How LIC is bailing out
The story of LIC bailing out government spending started about 3 years back in the Union Budget when the LIC was called upon to bail out the Indian Railway bonds. In fact LIC will be sinking in more than Rs.1 trillion to take a stake in bonds issued by the Indian Railways. In the recent past, the LIC has bailed out most of the PSU IPOs. It started with BHEL, which did not get response in the market. Later, the two major PSU insurers were also about to bomb when LIC was asked to come in a bail out the issue. Now we have the case of IDBI Bank! This is a bank with reported gross NPAs in excess of 25% and is also embroiled in a couple of cases where loans were given to undeserving candidates. It is hard to see what synergies that LIC can actually derive from this merger. It will surely put a huge strain on LIC.
A huge PSU portfolio
At a time when the PSUs have been grossly underperforming, LIC has been asked to aggressively add on to its PSU portfolio. LIC’s portfolio of PSU stocks is more than Rs.90,000 crore and it is already sitting on notional losses on these investments. Then there is also the possibility of the government asking LIC to pick up its 24% stake in Air India and divesting the balance 76%. For the government it may hit two birds with one stone. The stake sale becomes attractive and it still retains indirect control. But the pressure on LIC could be huge considering that Air India has massive accumulated losses and a debt pile of Rs.50,000 crore. Things could get a lot worse if the government does not find buyers for Air India and LIC has to bail it out.

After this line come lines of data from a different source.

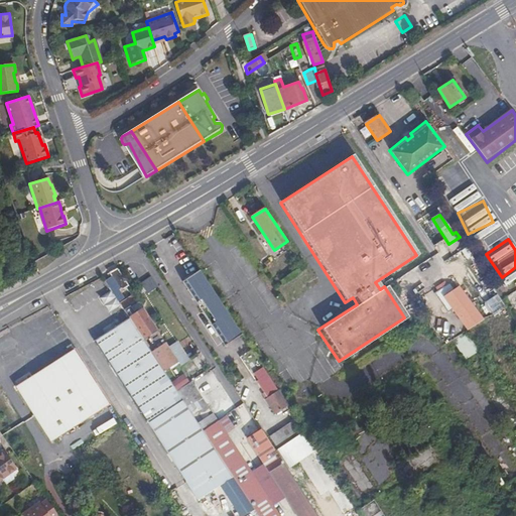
[(263,257),(255,246),(251,249),(258,261),(263,257)]
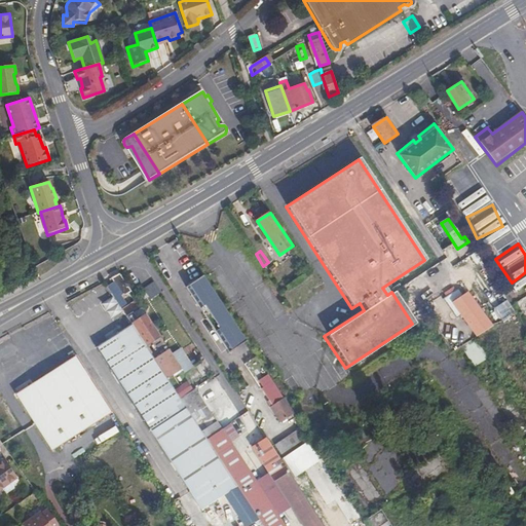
[(157,330),(138,300),(128,306),(121,296),(122,295),(124,295),(128,294),(132,297),(135,296),(120,272),(111,278),(114,283),(108,287),(126,315),(133,325),(142,339),(157,330)]
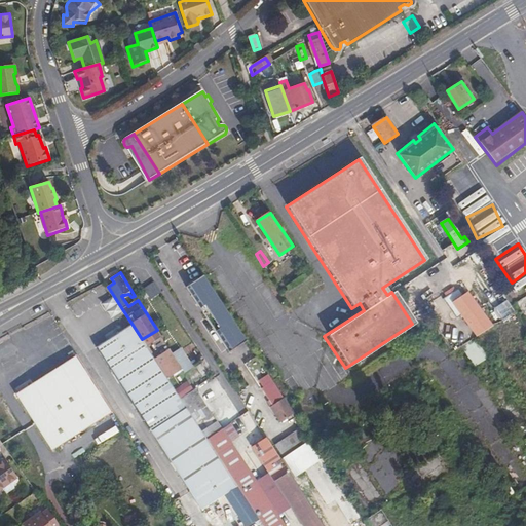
[(248,341),(204,274),(188,286),(231,351),(248,341)]
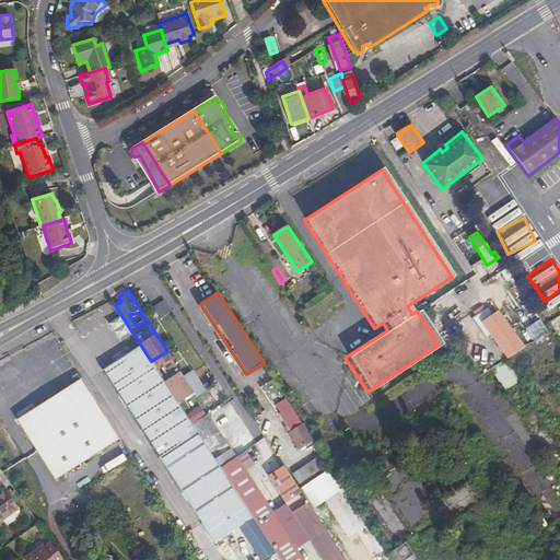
[(171,312),(163,300),(152,306),(160,318),(171,312)]
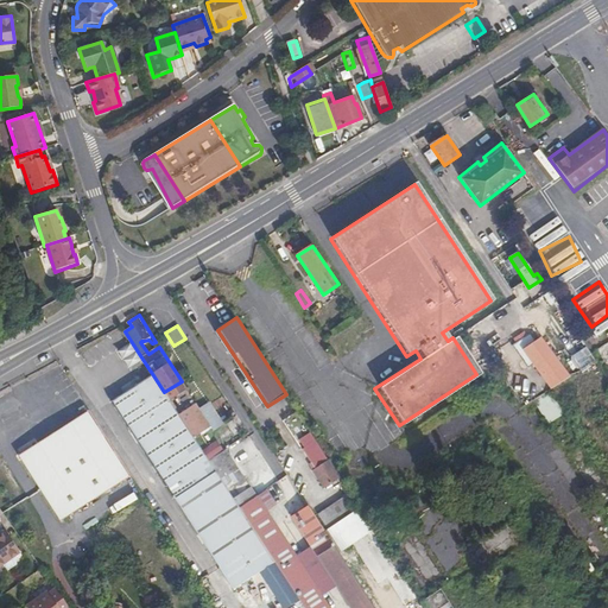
[(520,355),(527,368),(546,355),(530,331),(518,340),(526,352),(520,355)]
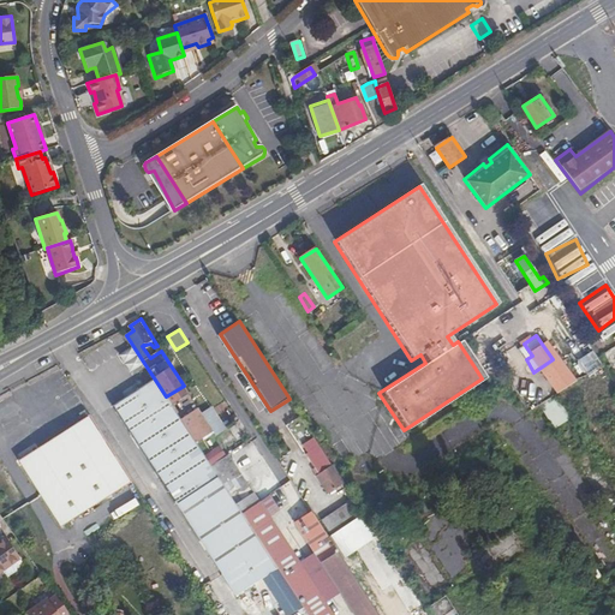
[(602,365),(592,351),(578,360),(587,375),(602,365)]
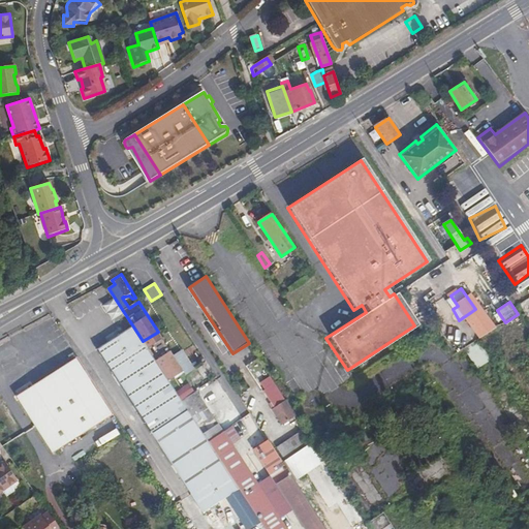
[(162,371),(155,361),(143,341),(133,327),(97,349),(131,401),(166,378),(162,371)]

Spare policyholders please
There is a fundamental difference between an insurance company and other industries. Insurance companies normally have a small capital base as they run on policyholder’s funds. The government must be a little more careful about making LIC an investor of last resort. The savings and earnings of crores of investors across India are at stake here. This business of LIC was built on the back of trust and faith. Dumping shares on LIC is not doing any service to that public trust. It is better not to put that trust on trial!